Required action: Going down the data below, set down exactly the line with "the scene) (m)." and each line after it through the line with "882 568 17.67"; no other lines.

Excerpted data:
--

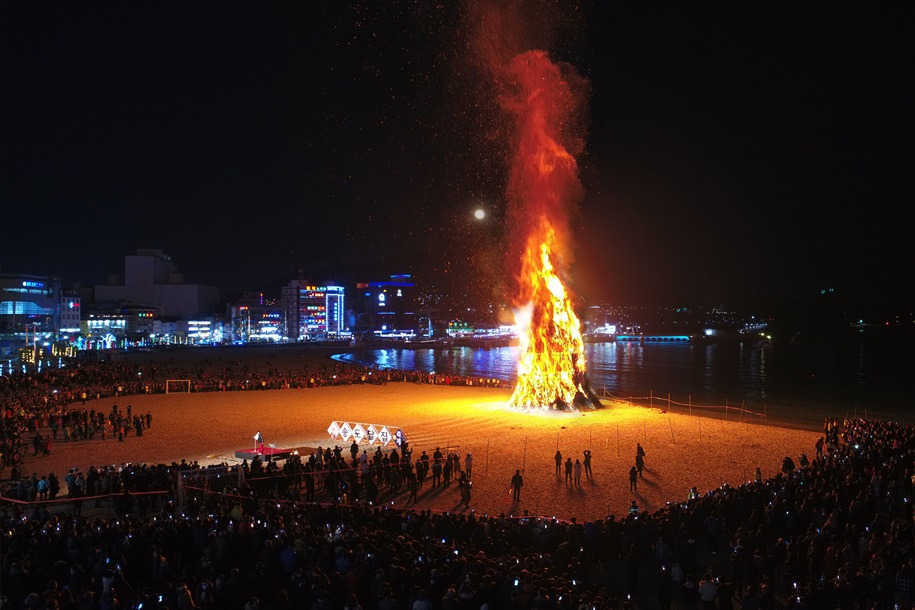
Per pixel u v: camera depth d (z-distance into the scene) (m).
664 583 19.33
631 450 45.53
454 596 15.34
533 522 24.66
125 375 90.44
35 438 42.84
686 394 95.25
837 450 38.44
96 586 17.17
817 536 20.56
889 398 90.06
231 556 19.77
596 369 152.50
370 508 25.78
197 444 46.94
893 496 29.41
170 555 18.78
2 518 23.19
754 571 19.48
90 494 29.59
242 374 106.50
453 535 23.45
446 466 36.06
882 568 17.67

--

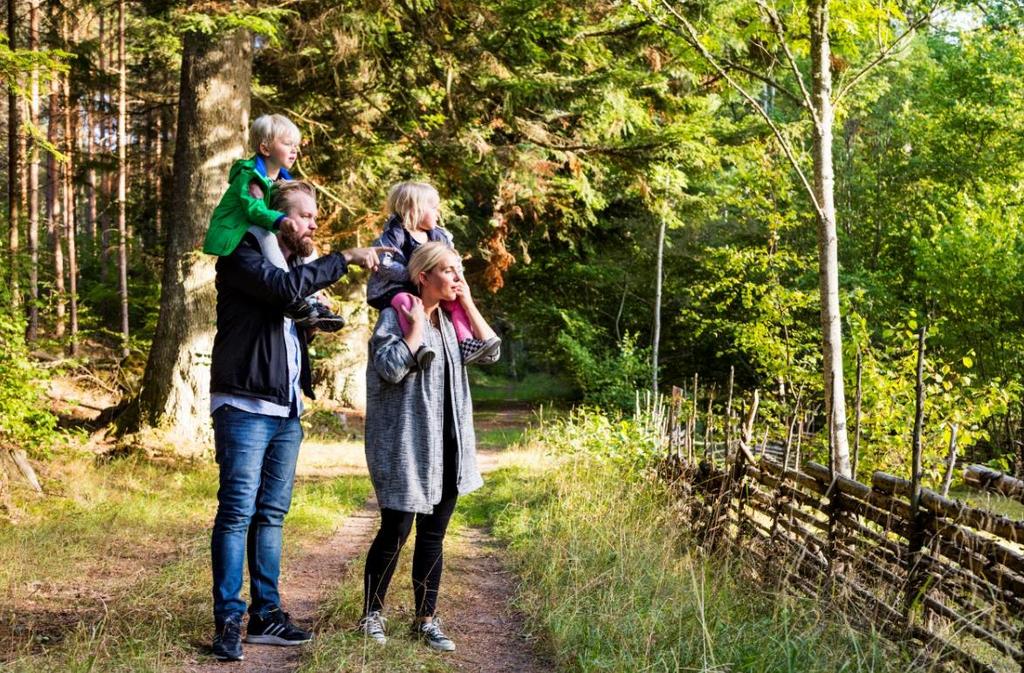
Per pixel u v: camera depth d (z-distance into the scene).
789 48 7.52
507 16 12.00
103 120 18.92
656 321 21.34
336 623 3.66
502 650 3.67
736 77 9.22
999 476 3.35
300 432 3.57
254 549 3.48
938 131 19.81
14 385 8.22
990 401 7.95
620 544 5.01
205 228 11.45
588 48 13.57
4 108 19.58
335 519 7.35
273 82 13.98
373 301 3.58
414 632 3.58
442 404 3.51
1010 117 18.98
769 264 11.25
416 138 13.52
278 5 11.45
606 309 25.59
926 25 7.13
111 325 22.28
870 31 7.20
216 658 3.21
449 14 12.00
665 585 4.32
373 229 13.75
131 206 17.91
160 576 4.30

--

Exercise output:
Per pixel u v: camera depth d (z-distance into the scene) (m).
664 583 19.33
631 450 45.53
454 596 15.34
533 522 24.66
125 375 90.44
35 438 42.84
686 394 95.25
837 450 38.44
96 586 17.17
817 536 20.56
889 398 90.06
231 556 19.77
596 369 152.50
370 508 25.78
197 444 46.94
893 496 29.41
170 555 18.78
2 518 23.19
754 571 19.48
90 494 29.59
242 374 106.50
453 535 23.45
446 466 36.06
882 568 17.67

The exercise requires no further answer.